#### Work request
Update the stretch of the tuition waiver opinion from "The situation can" through "from the waiver." by replacing "tuition waiver" with "tuition remission", and give the revised passage.

#### Extracted text

In any event, the committee does not believe that the intent of Rule 66 is to prevent judges from receiving incidental benefits, such as insurance coverage, attributable to permitted activities. The committee's conclusion in this regard is strengthened by the Rule's definition of compensation as "a thing of value paid by a person or entity to a judge." Rule 66 (emphasis added). The use of the active verb "paid", as opposed to, say, "received", indicates an intent to exclude intangible benefits or waivers. 

Moreover, Rule 65C(4)(b) specifically permits a judge or a member of the judge's family to accept "a scholarship or fellowship awarded on the same terms applied to other applicants." See IJEC Opinion No. 96-11. It appears that the tuition benefit under consideration here is routinely awarded to all faculty members at the school. The committee believes that a waiver of tuition more closely resembles a scholarship than it does compensation. Thus, the judge may receive the tuition reduction so long as it is given on the same terms as are made available to non-judges. 

The situation can also be analyzed in terms of the recipient of the benefits of the tuition waiver. Since the judge is under no legal obligation to provide his or her children with a private-school education, he or she would not be relieved of any duty with respect to his or her children by accepting a tuition waiver on their behalf, and would thus receive no direct benefit. The beneficiaries of the waiver would be his or her children, who would receive whatever advantage might flow from a parochial school education as opposed to a public education. The judge would receive no benefit from the waiver. 

The committee also believes that the amount of any tuition reduction would, at a minimum, be treated as an honorarium pursuant to Rule 66A. Since a judge may accept a cash honorarium for teaching, the judge may obviously accept a non-cash benefit for the same activity. 

Accordingly, it is the committee's opinion that the judge may apply for and accept tuition reductions for his or her children.

#### Provided data
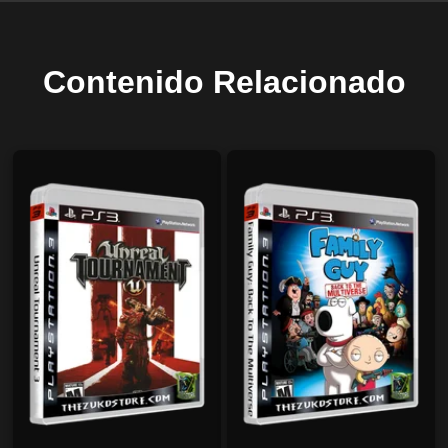
Contenido Relacionado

#### Task solution
The situation can also be analyzed in terms of the recipient of the benefits of the tuition remission. Since the judge is under no legal obligation to provide his or her children with a private-school education, he or she would not be relieved of any duty with respect to his or her children by accepting a tuition remission on their behalf, and would thus receive no direct benefit. The beneficiaries of the waiver would be his or her children, who would receive whatever advantage might flow from a parochial school education as opposed to a public education. The judge would receive no benefit from the waiver.